The broader market is in the midst of a slump as investors try to gauge how companies and consumers are dealing with higher prices and whether central banks can help ease the problem. Major indexes have been slipping since early April.
“Time is the most important factor here,” said Mark Hackett, chief of investment research at Nationwide. “Right now sentiment and emotion is winning but eventually the reality of a fundamentally good backdrop will take over.”
Corporate earnings have been mostly good, he said, and consumer spending is holding up in the face of inflation pressure.
But, the market will likely remain volatile and could experience more losses until some of the worries over inflation lessen.
The S&P 500 fell 15.88 points, or 0.4%, to 4,008.01. The benchmark index is coming off a six-week losing streak. The Dow Jones Industrial Average eked out a gain, rising 26.76 points, or 0.1%, to 32,223.42.
The tech-heavy Nasdaq had a sharp drop. It fell 142.21 points, or 1.2%, to 11,662.79.
Technology stocks were among the biggest losers after pushing and pulling the market throughout the day. Apple fell 1.1%. Big tech companies, with their pricey values, tend to push the broader market both up or down.
The sector has been a particularly heavy weight as investors worry about high inflation and rising interest rates.

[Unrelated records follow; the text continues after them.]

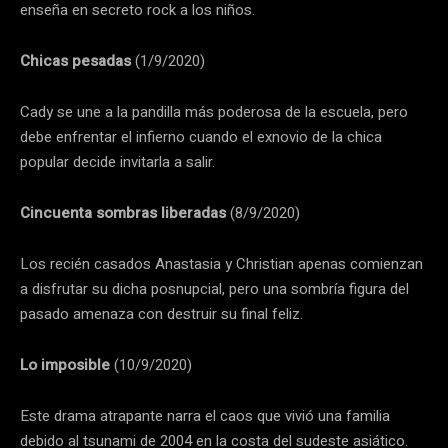
enseña en secreto rock a los niños.
Chicas pesadas
(1/9/2020)
Cady se une a la pandilla más poderosa de la escuela, pero
debe enfrentar el infierno cuando el exnovio de la chica
popular decide invitarla a salir.
Cincuenta sombras liberadas
(8/9/2020)
Los recién casados Anastasia y Christian apenas comienzan
a disfrutar su dicha posnupcial, pero una sombría figura del
pasado amenaza con destruir su final feliz.
Lo imposible
(10/9/2020)
Este drama atrapante narra el caos que vivió una familia
debido al tsunami de 2004 en la costa del sudeste asiático.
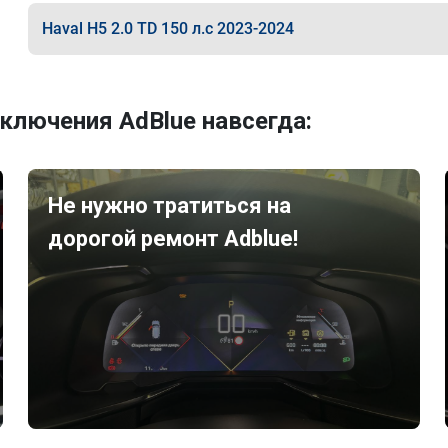
Haval H5 2.0 TD 150 л.с 2023-2024
ключения AdBlue навсегда:
Не нужно тратиться на
дорогой ремонт Adblue!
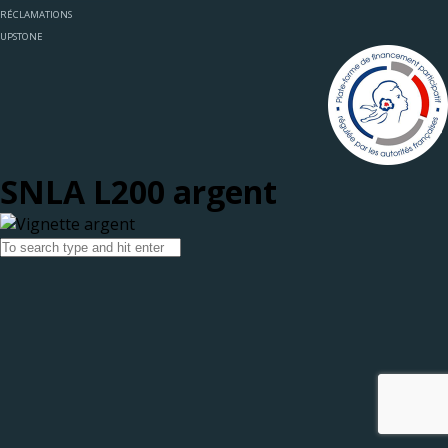
RÉCLAMATIONS
UPSTONE
SNLA L200 argent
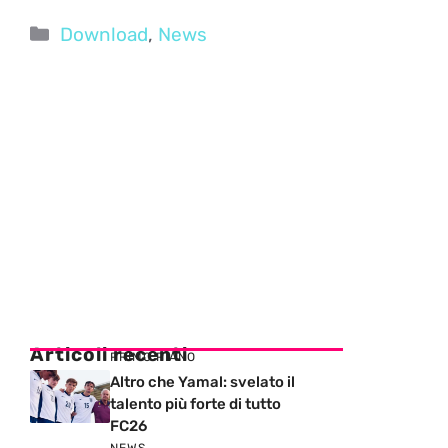
Categorie
Download
,
News
Articoli recenti
PRIMO PIANO
Altro che Yamal: svelato il
talento più forte di tutto
FC26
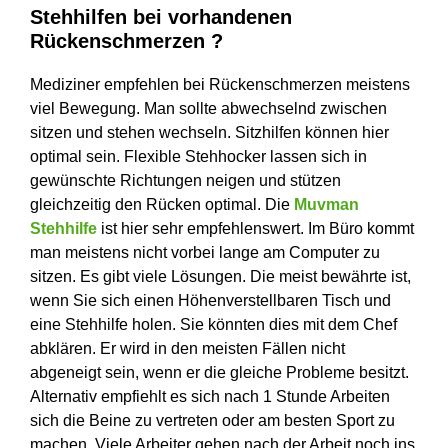
Stehhilfen bei vorhandenen
Rückenschmerzen ?
Mediziner empfehlen bei Rückenschmerzen meistens
viel Bewegung. Man sollte abwechselnd zwischen
sitzen und stehen wechseln. Sitzhilfen können hier
optimal sein. Flexible Stehhocker lassen sich in
gewünschte Richtungen neigen und stützen
gleichzeitig den Rücken optimal. Die
Muvman
Stehhilfe
ist hier sehr empfehlenswert. Im Büro kommt
man meistens nicht vorbei lange am Computer zu
sitzen. Es gibt viele Lösungen. Die meist bewährte ist,
wenn Sie sich einen Höhenverstellbaren Tisch und
eine Stehhilfe holen. Sie könnten dies mit dem Chef
abklären. Er wird in den meisten Fällen nicht
abgeneigt sein, wenn er die gleiche Probleme besitzt.
Alternativ empfiehlt es sich nach 1 Stunde Arbeiten
sich die Beine zu vertreten oder am besten Sport zu
machen. Viele Arbeiter gehen nach der Arbeit noch ins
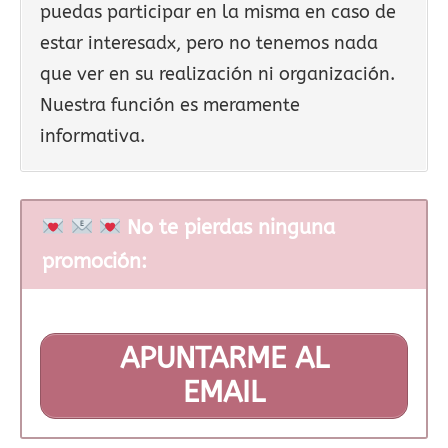
puedas participar en la misma en caso de
estar interesadx, pero no tenemos nada
que ver en su realización ni organización.
Nuestra función es meramente
informativa.
No te pierdas ninguna
promoción:
APUNTARME AL
EMAIL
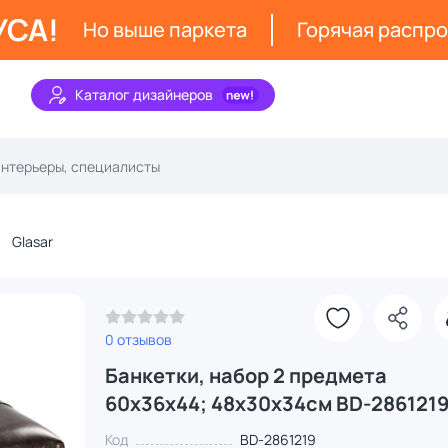
УСА!
Но выше паркета
Горячая распр
Каталог дизайнеров
Glasar
0 отзывов
Банкетки, набор 2 предмета
60х36х44; 48х30х34см BD-286121
Код
BD-2861219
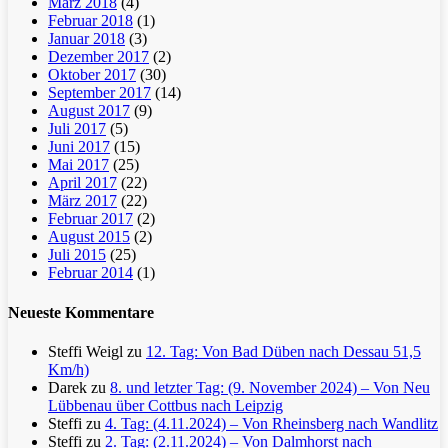
März 2018
(4)
Februar 2018
(1)
Januar 2018
(3)
Dezember 2017
(2)
Oktober 2017
(30)
September 2017
(14)
August 2017
(9)
Juli 2017
(5)
Juni 2017
(15)
Mai 2017
(25)
April 2017
(22)
März 2017
(22)
Februar 2017
(2)
August 2015
(2)
Juli 2015
(25)
Februar 2014
(1)
Neueste Kommentare
Steffi Weigl
zu
12. Tag: Von Bad Düben nach Dessau 51,5
Km/h)
Darek
zu
8. und letzter Tag: (9. November 2024) – Von Neu
Lübbenau über Cottbus nach Leipzig
Steffi
zu
4. Tag: (4.11.2024) – Von Rheinsberg nach Wandlitz
Steffi
zu
2. Tag: (2.11.2024) – Von Dalmhorst nach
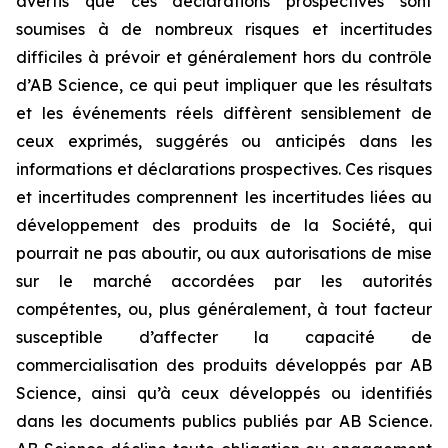
avertis que ces déclarations prospectives sont
soumises à de nombreux risques et incertitudes
difficiles à prévoir et généralement hors du contrôle
d’AB Science, ce qui peut impliquer que les résultats
et les événements réels diffèrent sensiblement de
ceux exprimés, suggérés ou anticipés dans les
informations et déclarations prospectives. Ces risques
et incertitudes comprennent les incertitudes liées au
développement des produits de la Société, qui
pourrait ne pas aboutir, ou aux autorisations de mise
sur le marché accordées par les autorités
compétentes, ou, plus généralement, à tout facteur
susceptible d’affecter la capacité de
commercialisation des produits développés par AB
Science, ainsi qu’à ceux développés ou identifiés
dans les documents publics publiés par AB Science.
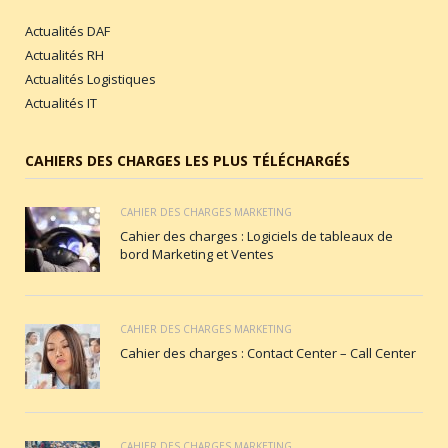
Actualités DAF
Actualités RH
Actualités Logistiques
Actualités IT
CAHIERS DES CHARGES LES PLUS TÉLÉCHARGÉS
CAHIER DES CHARGES MARKETING
Cahier des charges : Logiciels de tableaux de
bord Marketing et Ventes
CAHIER DES CHARGES MARKETING
Cahier des charges : Contact Center – Call Center
CAHIER DES CHARGES MARKETING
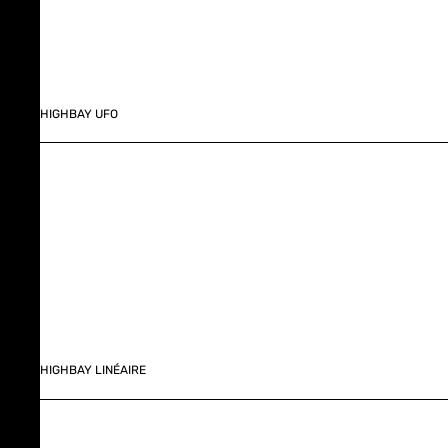
HIGHBAY UFO
HIGHBAY LINÉAIRE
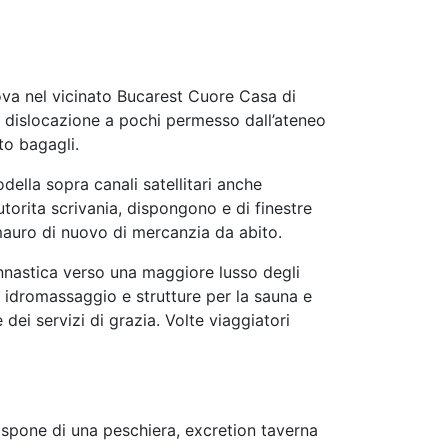
rova nel vicinato Bucarest Cuore Casa di
a dislocazione a pochi permesso dall’ateneo
to bagagli.
ella sopra canali satellitari anche
torita scrivania, dispongono e di finestre
amauro di nuovo di mercanzia da abito.
innastica verso una maggiore lusso degli
a idromassaggio e strutture per la sauna e
dei servizi di grazia. Volte viaggiatori
dispone di una peschiera, excretion taverna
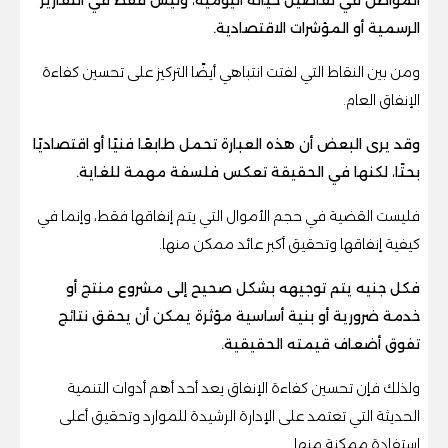
الرسمية أو المؤشرات الاقتصادية.
ومن بين النقاط التي لفتت انتباهي أيضًا التركيز على تحسين كفاءة
الإنفاق العام.
وقد يرى البعض أن هذه العبارة تحمل طابعًا فنيًا أو اقتصاديًا
بحتًا، لكنها في الحقيقة تعكس فلسفة مهمة للغاية.
فليست القضية في حجم الأموال التي يتم إنفاقها فقط، وإنما في
كيفية إنفاقها وتحقيق أكبر عائد ممكن منها.
فكل جنيه يتم توجيهه بشكل صحيح إلى مشروع منتج أو
خدمة ضرورية أو بنية أساسية مؤثرة يمكن أن يحقق نتائج
تفوق أضعاف قيمته الحقيقية.
ولذلك فإن تحسين كفاءة الإنفاق يعد أحد أهم أدوات التنمية
الحديثة التي تعتمد على الإدارة الرشيدة للموارد وتحقيق أعلى
استفادة ممكنة منها.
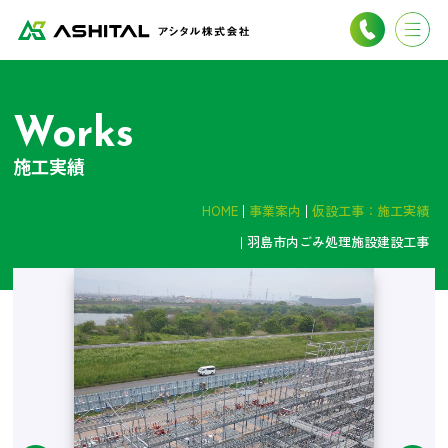
Works
施工実績
HOME
事業案内
仮設工事：施工実績
羽島市内ごみ処理施設建設工事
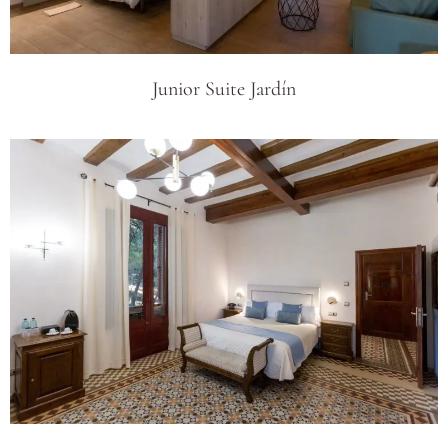
Junior Suite Jardín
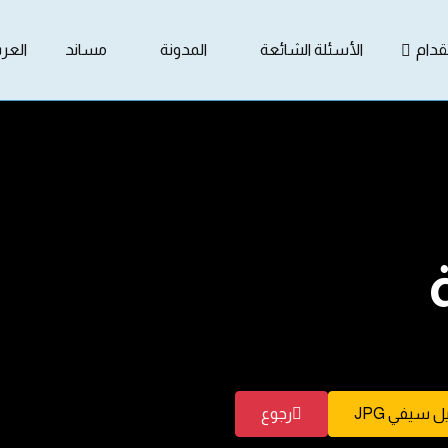
دام
الأسئلة الشائعة
المدونة
مساند
العرب
 سيفي JPG
رجوع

Retailers also had some of the biggest losses. Amazon slipped 2% and Starbucks fell 4.2%.
Energy stocks and health care companies gained ground. Chevron rose 3.1% and Eli Lilly rose 2.7%.
Bond yields fell. The yield on the 10-year Treasury fell to 2.89% from 2.94% late Friday.
Spirit Airlines rose 13.5% after JetBlue said it would make a hostile offer for the budget carrier after Spirit rebuffed its earlier bids.
Defense contractor ManTech jumped 15% after investment firm Carlyle Group said it will buy the defense contractor.
The Federal Reserve is in the process of pulling its benchmark short-term interest rate off its record low near zero, where it spent most of the pandemic.
It also said it may continue to raise rates by double the usual amount at upcoming meetings.
Investors are concerned that the central bank could cause a recession if it raises rates too high or too quickly.
Lingering supply chain problems continue to feed inflation, and China’s recent COVID-19 lockdowns have raised concerns that they may worsen.
Russia’s war against Ukraine has made already high energy prices even more volatile, which could also draw out rising inflation.
U.S. crude oil prices rose 3.4% Monday and are up more than 50% for the year. Natural gas prices rose 3.8% and have more than doubled in 2022.
Wall Street is closely watching how consumers react to pressure from inflation and will get several updates from the U.S. government and key retailers this week.
The Commerce Department on Tuesday will release its retail sales report for April.
Home Depot and Walmart will report their latest financial results on Tuesday and Target will report its results on Wednesday.